# PAGE EXCERPT:
"""

What I Learned from my Erotica Book Launch

The book has been out for a month and two days. Here are some specs on how the book did….

These were the best rankings I was able to screenshot (this is during the free book period):

#659 in the world… pretty neat, huh? And here are the rankings now (ranking as a paid book):

So it dropped a lot, but that’s what 700 free downloads in a few days can get you! I’ll take #206 in Fantasy Erotica for now! It gives me something to work on.

What I Learned

Social Media Marketing Works… to a Point. At the time of my book release, I had 2000+ newsletter subscribers and over 24,000 Twitter followers (most of them were writers across various genres). By aggressively marketing my book before and during and after my launch, I ended up with 700+ free downloads and over $100 in extra sales. Which sounds great, until we look back at the word “aggressively.” Turns out that my newsletter and Twitter posts really didn’t generate all that many purchases, even of the freebie. Probably half of the people I messaged directly did download the freebie, but that took hours and hours and hours… and I doubt most of them would have actually paid for the book. This experience contributed to my stepping back from social media; it just isn’t an effective marketing strategy for the time investment. I’m now working toward a newsletter list that’s geared more specifically toward my genre readership, and nixing my marketing from social media altogether.

"""

# ACTIVITIES:
1. Quote the passage of the book launch post starting at "#659 in the" and ending at "to work on.".
2. According to the book launch post, why did the author step back from social media marketing?
The items that follow aren't needed for any of the work here.

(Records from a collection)
"""

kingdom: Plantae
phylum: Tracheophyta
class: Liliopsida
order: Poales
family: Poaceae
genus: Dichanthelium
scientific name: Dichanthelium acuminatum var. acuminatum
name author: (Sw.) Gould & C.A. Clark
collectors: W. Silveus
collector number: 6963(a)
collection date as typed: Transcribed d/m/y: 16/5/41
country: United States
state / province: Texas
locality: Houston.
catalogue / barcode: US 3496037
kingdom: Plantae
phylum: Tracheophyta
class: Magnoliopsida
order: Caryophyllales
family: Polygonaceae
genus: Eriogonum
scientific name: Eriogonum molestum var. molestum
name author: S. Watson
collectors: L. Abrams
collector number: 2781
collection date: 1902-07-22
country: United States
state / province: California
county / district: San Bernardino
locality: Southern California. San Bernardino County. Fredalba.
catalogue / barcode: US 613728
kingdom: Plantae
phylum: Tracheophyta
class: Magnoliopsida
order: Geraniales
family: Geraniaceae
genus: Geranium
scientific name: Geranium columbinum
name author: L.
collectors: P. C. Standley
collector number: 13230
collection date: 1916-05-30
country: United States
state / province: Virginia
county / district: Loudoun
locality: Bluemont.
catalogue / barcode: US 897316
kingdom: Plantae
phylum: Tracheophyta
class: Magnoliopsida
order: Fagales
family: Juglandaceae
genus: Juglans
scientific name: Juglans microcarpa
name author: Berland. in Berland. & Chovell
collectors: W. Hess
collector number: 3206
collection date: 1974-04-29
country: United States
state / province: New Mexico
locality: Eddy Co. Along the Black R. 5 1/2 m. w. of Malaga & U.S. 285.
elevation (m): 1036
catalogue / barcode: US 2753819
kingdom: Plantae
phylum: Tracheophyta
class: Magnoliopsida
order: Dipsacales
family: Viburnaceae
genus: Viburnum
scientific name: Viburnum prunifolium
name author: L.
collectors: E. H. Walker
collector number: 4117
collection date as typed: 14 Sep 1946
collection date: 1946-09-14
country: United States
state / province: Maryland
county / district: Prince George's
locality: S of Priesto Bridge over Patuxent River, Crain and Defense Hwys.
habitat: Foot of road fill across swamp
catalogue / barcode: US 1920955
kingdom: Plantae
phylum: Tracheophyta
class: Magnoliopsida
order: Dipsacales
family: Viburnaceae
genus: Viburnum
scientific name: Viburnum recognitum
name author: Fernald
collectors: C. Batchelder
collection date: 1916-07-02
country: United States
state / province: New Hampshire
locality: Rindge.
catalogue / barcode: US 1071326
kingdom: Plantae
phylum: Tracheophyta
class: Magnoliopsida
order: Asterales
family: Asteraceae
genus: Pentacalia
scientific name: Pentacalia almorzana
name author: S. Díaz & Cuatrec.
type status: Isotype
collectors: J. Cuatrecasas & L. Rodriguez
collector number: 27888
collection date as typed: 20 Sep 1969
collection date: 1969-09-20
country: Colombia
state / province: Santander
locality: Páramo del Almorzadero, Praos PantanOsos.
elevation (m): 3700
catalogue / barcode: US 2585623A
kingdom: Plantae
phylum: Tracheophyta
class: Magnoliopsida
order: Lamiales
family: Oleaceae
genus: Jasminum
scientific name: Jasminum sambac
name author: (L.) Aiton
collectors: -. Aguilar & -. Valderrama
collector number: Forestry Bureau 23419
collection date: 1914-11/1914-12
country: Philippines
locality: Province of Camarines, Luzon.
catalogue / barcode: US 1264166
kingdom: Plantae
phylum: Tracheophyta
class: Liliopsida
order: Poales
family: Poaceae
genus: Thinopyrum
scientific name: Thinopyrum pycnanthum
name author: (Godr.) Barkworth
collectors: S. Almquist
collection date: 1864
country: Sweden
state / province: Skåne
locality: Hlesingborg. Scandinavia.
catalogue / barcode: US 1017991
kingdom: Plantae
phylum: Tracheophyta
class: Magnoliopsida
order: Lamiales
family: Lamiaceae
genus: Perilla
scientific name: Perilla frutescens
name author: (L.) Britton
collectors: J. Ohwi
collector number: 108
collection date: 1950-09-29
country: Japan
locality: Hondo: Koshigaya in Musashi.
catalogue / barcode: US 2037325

"""

# ANSWER LIST:
1.
#659 in the world… pretty neat, huh? And here are the rankings now (ranking as a paid book):

So it dropped a lot, but that’s what 700 free downloads in a few days can get you! I’ll take #206 in Fantasy Erotica for now! It gives me something to work on.

2. The author found that social media isn't an effective marketing strategy for the time it takes. The newsletter and Twitter posts didn't generate many purchases, even of the free book. Messaging people directly took hours, and the author doubted most of those people would have paid for the book.